Rethinking Engineering Design Execution (REDX) is an interdisciplinary platform that enables collaboration between world-renowned medical professionals, engineers and computer scientists to build solutions for society’s most pressing healthcare challenges. I collaborated with Hyderabad’s leading Eye-Care Institute, L.V.Prasad Eye Institute to build a low-cost, wearable solid-state device as a replacement to existing Ophthalmic Slit Lamps, a device extensively used by Ophthalmologists for examining the eye. The device is bulky, expensive and consequently, extremely difficult to carry out of the hospitals, particularly to the remote locations in India which limits the eye-care facility in such locations. I, along with my team, worked on a simple portable device that could capture high definition stills of the cornea (anterior segment of the eye) through multiple viewpoints. The multiple viewpoints enabled me to reconstruct the stills into a 3D model of the cornea. I built an anomaly detector to identify any abnormalities in the reconstructed cornea which, along with the reconstructed 3D corneal model served as a preliminary report to the medical professional for further analysis.

Cloud Based Group Oriented File Sharing Network - TheBhaad

Cloud Computing, Security, User Behavioral Study [ video ]

An one-stop online-environment that complimented the real-environment in terms of the interactions between students and professors. Built a file-sharing network instead of just a portal.
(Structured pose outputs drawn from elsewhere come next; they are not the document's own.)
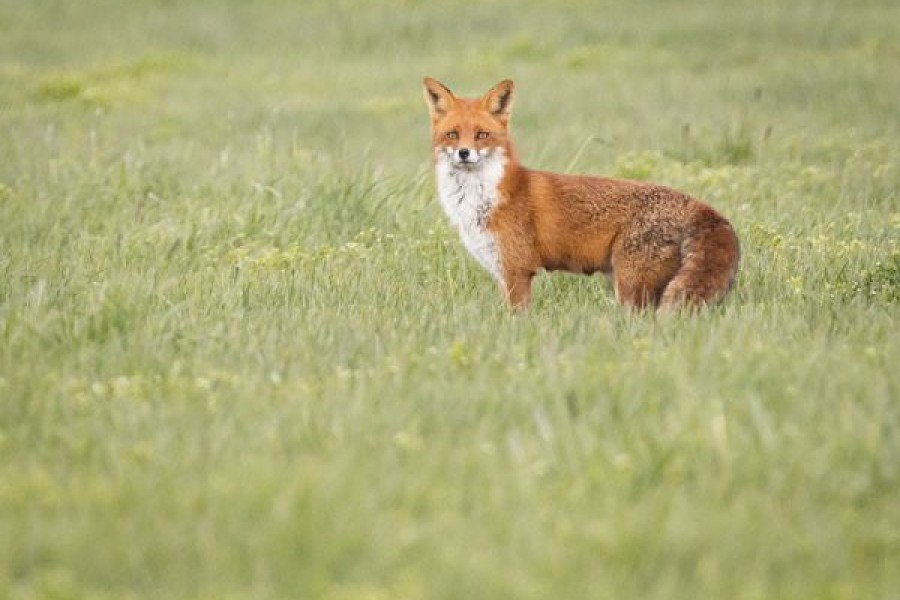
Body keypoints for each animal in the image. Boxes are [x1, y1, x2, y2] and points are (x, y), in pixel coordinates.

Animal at [422, 77, 740, 312]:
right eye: (452, 134)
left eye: (481, 135)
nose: (464, 153)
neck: (484, 199)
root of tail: (697, 204)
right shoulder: (502, 272)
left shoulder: (517, 270)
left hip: (631, 286)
Back in 2013, there were limited means for sharing assignments and coursework online (such as Facebook groups) and weren’t user-friendly. Moreover, they were inconvinient for group interaction. In the dire need of an organized file-sharing group-based platform, I single-handedly developed TheBhaad over a course of 5 months. TheBhaad had an operating system like user-interface for easy operation with an advanced search features across groups (classrooms), contacts, personalized document realignment, discussion forum, request and push-notification features. This was extensively used by my undergraduate institution at a time having on an average of 5000 active users per month. I was awarded Best Enterpreneur by my institue for my work on TheBhaad

Virtual Shopping Assitant Bot

Reinforcment Learning, Conversational Bot [ Reference ] (Microsoft - Data Science Intern)
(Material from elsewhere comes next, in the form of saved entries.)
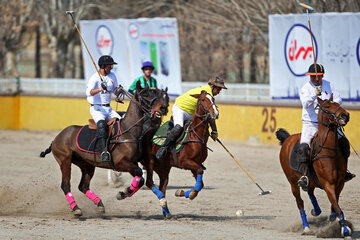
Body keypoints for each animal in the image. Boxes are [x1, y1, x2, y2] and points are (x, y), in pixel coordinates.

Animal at [276, 96, 352, 237]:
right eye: (327, 106)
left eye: (337, 103)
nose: (345, 115)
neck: (330, 151)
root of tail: (287, 139)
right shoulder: (328, 184)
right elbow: (337, 208)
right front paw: (345, 229)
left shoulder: (340, 184)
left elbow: (335, 206)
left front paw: (333, 222)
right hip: (292, 182)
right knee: (300, 202)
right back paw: (306, 227)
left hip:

Developed a virtual shopping assistant bot that proactively engaged users and assisted them in placing an order. From a a set of curated questions, the agent learned the optimal order of questions to ask to maximize user engagement. I integrated multi-world testing (MWT), a machine learning toolbox based on reinforcement learning for principled and efficient experimentation, into the bot.

Other Projects

COVID-19 fact checker

Developed a pipeline to fact-check covid-19 news queried on Bing by validating the facts against curated authentic sources.


Developed an application that a projected and augmented a pinao on any table top and detected finger positions on the projection to play the corresponding piano notes.

Football Match - Emotion Segregation

Developed a model using word-2-vec and RNNs to detect emotion on Twitter feeds during football matches and segregate the tweets into buckets representing the supporters of competing teams.


As a part of the IEEE chapter of my undergraduate, I, along with my team, developed a hoverboard.